Update VMs on SSDs

Update VMs on SSDs

This post is an update to my previous posts on using Virtual Machines (VMs). Here are some links to those articles:

In part 2 I included a section on where to store VMs. I mentioned that I was using a USB 3.0 spinning drive to store my VMs. At the time I thought it was a cost-effective solution. I have since changed my mind.

Ed Dickens is the one who changed my mind. There’s a group of us LabVIEW guys who get together for coffee occasionally. One day Ed was there and I was complaining about how expensive portable SSDs were. He said “Don’t bother buying a portable one. Just grab an enclosure and buy a cheap 2.5 internal SSD. It’s totally worth it!” He had an enclosure that was pretty slick. It was tool-less – just slide the drive in. It also had a built in cable.

So I found one similar to what Ed suggested on Amazon for about $15. It is tool-less and has a builtin USB-C cable that supports USB 3.1 Gen 2 (10GBPs) See above picture. I also bought a 1 TB crucial SSD for $125. So for ~$150 I got a blazing fast portable drive for my VMs. The speed boost is incredible. It is most notable on bootup and when loading or building LabVIEW and Teststand projects. The speed difference is easily worth the $150.


I saw a few NVME drive enclosures. Obviously NVME drives are much lighter and faster than 2.5″ SATA 3 SSDs. However, 2 things made me reconsider. First and most obviously, the price difference in the drives is astronomical. The enclosures are also 4 times as much. Also, NVME drives connected to a motherboard use 4 PCIe lanes, but most enclosures I saw, the specs said they only used 2 lanes. That has to affect the end speed.

That’s why I opted for a SATA enclosure. Who knows?

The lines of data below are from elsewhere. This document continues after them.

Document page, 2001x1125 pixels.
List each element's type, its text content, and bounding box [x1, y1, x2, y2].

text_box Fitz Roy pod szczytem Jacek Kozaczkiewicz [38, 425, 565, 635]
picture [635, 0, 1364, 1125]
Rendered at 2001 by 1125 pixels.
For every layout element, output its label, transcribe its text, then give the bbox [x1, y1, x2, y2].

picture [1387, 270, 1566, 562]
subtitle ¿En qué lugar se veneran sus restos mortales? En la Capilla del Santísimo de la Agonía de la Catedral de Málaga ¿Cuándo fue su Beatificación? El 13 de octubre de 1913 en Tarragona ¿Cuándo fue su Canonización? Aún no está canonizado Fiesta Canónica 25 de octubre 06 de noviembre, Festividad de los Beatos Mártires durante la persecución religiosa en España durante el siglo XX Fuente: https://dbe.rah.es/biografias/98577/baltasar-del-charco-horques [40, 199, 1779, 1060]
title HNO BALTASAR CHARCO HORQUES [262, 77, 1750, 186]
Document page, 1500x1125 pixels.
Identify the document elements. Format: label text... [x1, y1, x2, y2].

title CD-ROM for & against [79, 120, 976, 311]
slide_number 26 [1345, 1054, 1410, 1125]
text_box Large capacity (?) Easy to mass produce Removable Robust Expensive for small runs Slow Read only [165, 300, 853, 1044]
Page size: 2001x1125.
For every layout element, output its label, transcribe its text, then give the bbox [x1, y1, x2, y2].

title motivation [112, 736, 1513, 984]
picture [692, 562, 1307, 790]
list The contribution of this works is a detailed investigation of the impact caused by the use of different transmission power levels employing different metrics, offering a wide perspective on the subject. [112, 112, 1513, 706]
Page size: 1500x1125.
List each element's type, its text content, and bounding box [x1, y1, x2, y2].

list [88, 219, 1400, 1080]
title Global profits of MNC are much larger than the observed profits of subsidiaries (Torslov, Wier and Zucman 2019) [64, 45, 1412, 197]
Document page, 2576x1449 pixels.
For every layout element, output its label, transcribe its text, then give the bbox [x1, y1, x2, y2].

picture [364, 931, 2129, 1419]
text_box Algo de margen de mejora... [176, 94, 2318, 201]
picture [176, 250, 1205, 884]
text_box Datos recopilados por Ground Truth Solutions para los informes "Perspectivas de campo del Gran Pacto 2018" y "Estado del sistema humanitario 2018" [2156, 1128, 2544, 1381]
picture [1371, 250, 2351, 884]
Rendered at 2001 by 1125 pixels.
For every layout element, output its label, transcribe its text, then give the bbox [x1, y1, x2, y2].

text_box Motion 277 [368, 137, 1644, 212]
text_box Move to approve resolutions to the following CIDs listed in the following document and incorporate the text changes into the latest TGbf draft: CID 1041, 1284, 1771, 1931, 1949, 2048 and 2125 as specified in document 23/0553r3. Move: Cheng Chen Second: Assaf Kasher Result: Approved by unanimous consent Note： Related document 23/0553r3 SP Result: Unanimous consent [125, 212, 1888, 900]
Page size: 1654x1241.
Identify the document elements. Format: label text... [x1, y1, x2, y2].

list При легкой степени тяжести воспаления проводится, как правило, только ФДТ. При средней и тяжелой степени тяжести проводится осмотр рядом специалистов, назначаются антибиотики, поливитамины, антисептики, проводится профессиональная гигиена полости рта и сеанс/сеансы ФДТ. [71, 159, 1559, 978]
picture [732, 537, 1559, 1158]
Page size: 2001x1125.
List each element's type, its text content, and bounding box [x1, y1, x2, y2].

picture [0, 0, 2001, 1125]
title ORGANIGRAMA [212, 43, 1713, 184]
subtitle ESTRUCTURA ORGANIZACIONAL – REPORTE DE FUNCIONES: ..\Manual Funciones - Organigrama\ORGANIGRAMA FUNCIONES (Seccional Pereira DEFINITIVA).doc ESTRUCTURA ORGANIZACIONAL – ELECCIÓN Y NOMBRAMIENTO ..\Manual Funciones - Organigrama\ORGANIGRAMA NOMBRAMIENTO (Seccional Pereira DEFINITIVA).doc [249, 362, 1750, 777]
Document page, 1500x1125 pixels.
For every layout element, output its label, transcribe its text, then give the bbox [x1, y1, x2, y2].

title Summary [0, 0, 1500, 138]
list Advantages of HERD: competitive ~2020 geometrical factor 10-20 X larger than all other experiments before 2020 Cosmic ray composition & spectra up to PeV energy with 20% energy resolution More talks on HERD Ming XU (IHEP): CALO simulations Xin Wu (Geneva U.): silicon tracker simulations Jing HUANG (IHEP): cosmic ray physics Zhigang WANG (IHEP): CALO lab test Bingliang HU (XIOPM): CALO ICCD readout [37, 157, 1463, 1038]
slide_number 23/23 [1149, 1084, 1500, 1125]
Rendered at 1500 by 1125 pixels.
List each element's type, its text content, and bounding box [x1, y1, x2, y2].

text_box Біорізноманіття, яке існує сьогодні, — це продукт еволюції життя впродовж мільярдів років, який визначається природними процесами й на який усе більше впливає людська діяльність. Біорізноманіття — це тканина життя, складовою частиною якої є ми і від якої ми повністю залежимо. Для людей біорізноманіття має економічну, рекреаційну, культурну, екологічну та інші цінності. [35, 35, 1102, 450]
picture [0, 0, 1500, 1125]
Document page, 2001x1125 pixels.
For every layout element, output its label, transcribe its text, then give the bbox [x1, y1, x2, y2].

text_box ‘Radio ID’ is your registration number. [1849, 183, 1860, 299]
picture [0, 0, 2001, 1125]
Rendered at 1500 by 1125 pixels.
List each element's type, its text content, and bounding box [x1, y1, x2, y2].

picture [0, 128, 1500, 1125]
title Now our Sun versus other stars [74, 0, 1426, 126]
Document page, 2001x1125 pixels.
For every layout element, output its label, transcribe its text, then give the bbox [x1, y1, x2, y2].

Maybe in a few months or years I will be proclaiming the wonders of NVME drives as super-fast economical portable storage. They are pretty awesome for desktops and laptops. I’m just not sure they are practical or economical yet as portable drives for running VMs.

Other Uses

Another reason to justify buying the enclosure/SSD combo is that I do work a fair amount with PXI chassises which use 2.5 drives. If I need to pull a drive and do something with it (whipe it, format it, clone it, etc) now I have an enclosure with me.